• _SUPPLIED ENTRIES_
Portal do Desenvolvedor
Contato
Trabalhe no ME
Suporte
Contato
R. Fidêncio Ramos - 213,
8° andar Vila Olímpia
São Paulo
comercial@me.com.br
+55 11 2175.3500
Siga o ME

• _EXERCISE PROMPT_
Exact copy required. Retype all of the entries word for word.

• _RESULT OF THE TASK_
Portal do Desenvolvedor
Contato
Trabalhe no ME
Suporte
Contato
R. Fidêncio Ramos - 213,
8° andar Vila Olímpia
São Paulo
comercial@me.com.br
+55 11 2175.3500
Siga o ME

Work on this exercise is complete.